An open system in the sense you describe is not a system coupled to the environment, but the idealized version of this system where the environment has been eliminated using a Markov approximation, so that there is a closed dynamics on the system itself, without reference to the environment (and hence to measurement), and without memory (which is enforced by the Markov approximation). [To see how the environment is eliminated, see, e.g., cond-mat/0011204.]
Closed dynamics means that you can express the time derivative of the state of the system in terms of the current state and its past, and lack of memory means that you in fact have a differential equation for the states rather than an integrodifferental equation. (The above characterizxation would not work in the Heisenberg picture.)
If there are time-dependent external fields, the characterization you inquire about doesn't hold.

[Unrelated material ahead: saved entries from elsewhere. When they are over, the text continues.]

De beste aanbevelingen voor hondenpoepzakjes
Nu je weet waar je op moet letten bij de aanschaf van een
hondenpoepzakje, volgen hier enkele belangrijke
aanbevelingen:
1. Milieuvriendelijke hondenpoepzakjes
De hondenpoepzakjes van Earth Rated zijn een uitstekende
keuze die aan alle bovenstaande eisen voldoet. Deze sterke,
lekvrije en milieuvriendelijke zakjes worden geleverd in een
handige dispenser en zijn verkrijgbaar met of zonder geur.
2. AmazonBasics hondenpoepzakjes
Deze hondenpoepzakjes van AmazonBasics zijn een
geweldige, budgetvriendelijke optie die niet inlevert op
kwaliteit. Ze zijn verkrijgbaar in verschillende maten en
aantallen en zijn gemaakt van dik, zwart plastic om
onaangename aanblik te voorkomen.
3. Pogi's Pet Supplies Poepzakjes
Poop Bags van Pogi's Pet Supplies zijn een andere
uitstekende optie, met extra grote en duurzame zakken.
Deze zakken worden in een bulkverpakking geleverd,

But if there are no time-dependent external fields then the differential equation is autononous, and hence describes a semigroup.
For finitely many degrees of freedom, it is in fact a group, but running the dynamics backwards is highly unstable. For infinitely many degrees of freedom, running the dynamics backwards is ill-posed.
Thus the semigroup property has nothing to do with quantum mechanics (which just contributes complete positivity). Think of the heat equation as an example of a semigroup describing a dissipative (i.e., open) classical system.
But the form of the resulting dynamics is specifically quantum, typically a Lindblad equation; see, e.g., quant-ph/0302047.